You can use the @path(path) syntax to load textures in a shader file. The "path" refers to the location of the texture file relative to the shader file. When you load a texture with this syntax, it will be connected to the uniform variable on the following line in the shader file. Additionally, a new uniform variable will automatically be created that represents the texture's resolution. This new uniform variable will be named by adding "_resolution" to the original texture sampler uniform variable's name. For example:

@path(heightmap.png)
uniform sampler2D heightmap;

uniform vec2 heightmap_resolution;

render passes

Render passes are a feature that allow you to define an input, output, width, and height for separate shaders. They are defined using the syntax @pass(output, [input, width, height]). For example, @pass(render_pass_0, 512, 512) would create a render pass with an output named render_pass_0 that has a size of 512 by 512 pixels:

@pass(render_pass_0, 512, 512)

void main() {
  ...
}

@pass_end

@pass(main, render_pass_0)

void main() {
  ...
}

@pass_end

It's important to note that the order of render passes isn't automatically resolved, so they will be executed in the order they appear in the code. Additionally, the output of a render pass will be displayed to the default framebuffer unless there are no render passes defined or the render pass output is named main.

gui elements

GUI elements are defined annotations that should be placed directly before the uniform statement that they are associated with in the shader code. These elements include: slider1, slider2, slider3, slider4, , color3, color4. Sliders can be used to adjust a uniform value with a visual slider and color pickers allow to select a color value for a uniform input. GUI elements should be preceded by an @ and immediately followed by their parameters in parenthesis.

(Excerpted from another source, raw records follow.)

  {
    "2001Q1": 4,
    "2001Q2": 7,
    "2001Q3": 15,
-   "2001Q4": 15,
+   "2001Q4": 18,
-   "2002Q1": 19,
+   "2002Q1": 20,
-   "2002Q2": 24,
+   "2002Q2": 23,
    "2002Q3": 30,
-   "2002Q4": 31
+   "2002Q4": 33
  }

Slider types follow the syntax slider(min_value, max_value). For example:

@slider1(-1.0, 1.0)
uniform float uniform_name;

Color types do not need any parameter.

include directives

live-glsl also has the ability to include separate shader files in your code, this can help to keep your shader code organized and modular, making it easier to avoid duplication. This can be done by using the #include directive, which allows you to reference another shader file and insert its contents into the current file.

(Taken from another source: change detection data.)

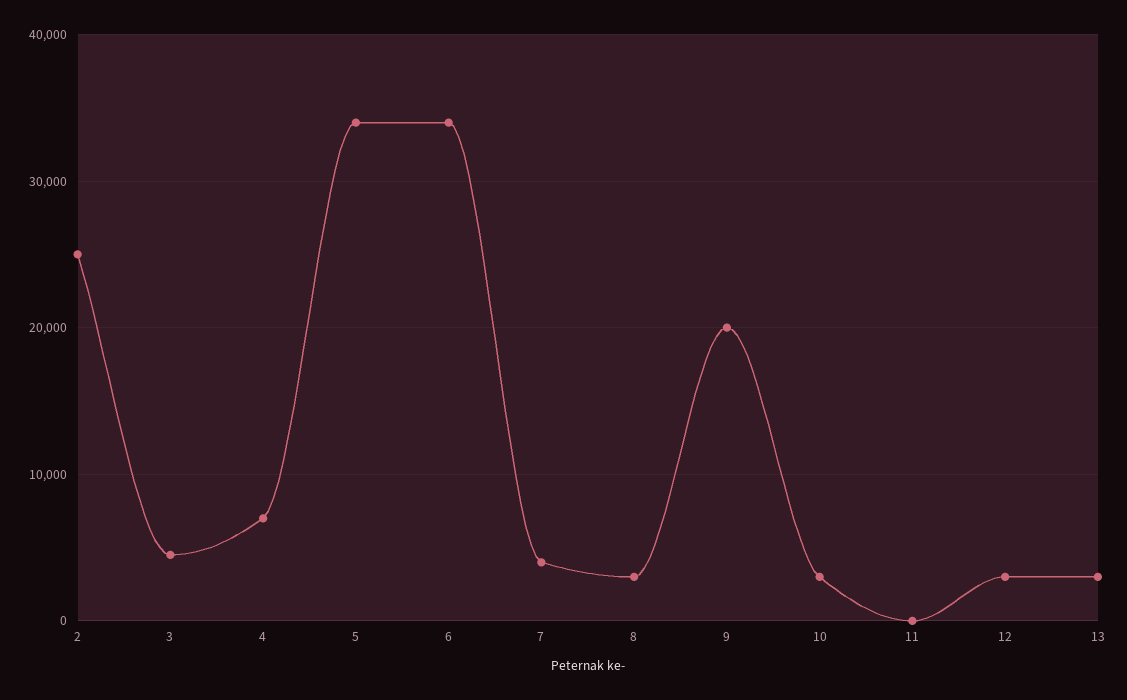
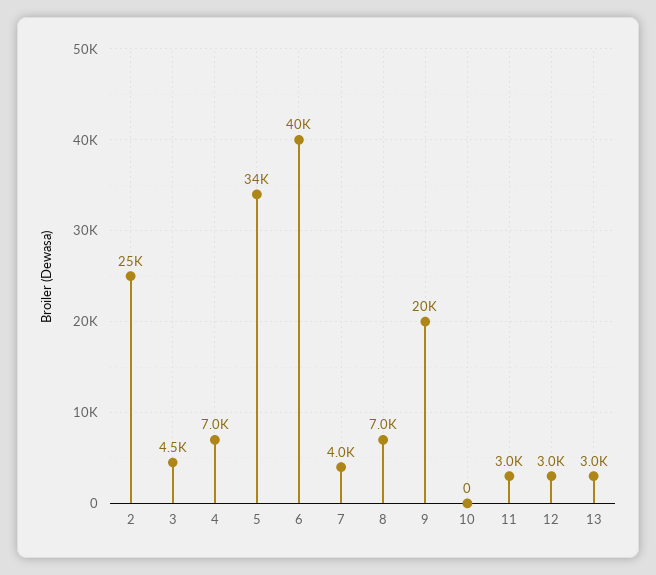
  {
    "2": 25000,
    "3": 4500,
    "4": 7000,
    "5": 34000,
-   "6": 34000,
+   "6": 40000,
    "7": 4000,
-   "8": 3000,
+   "8": 7000,
    "9": 20000,
-   "10": 3000,
+   "10": 0,
-   "11": 0,
+   "11": 3000,
    "12": 3000,
    "13": 3000
  }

For example, suppose you have a file named lighting.glsl that contains a set of lighting functions that you would like to use in your main shader code. You could include this file in your code using the following line:

#include "lighting.glsl"

When the shader is compiled, the contents of the lighting.glsl file will be inserted into the current shader code, allowing you to use the lighting functions in your code.

additional notes

live-gls creates an OpenGL 3.2 and uses version 1.50 of the OpenGL Shading Language (GLSL).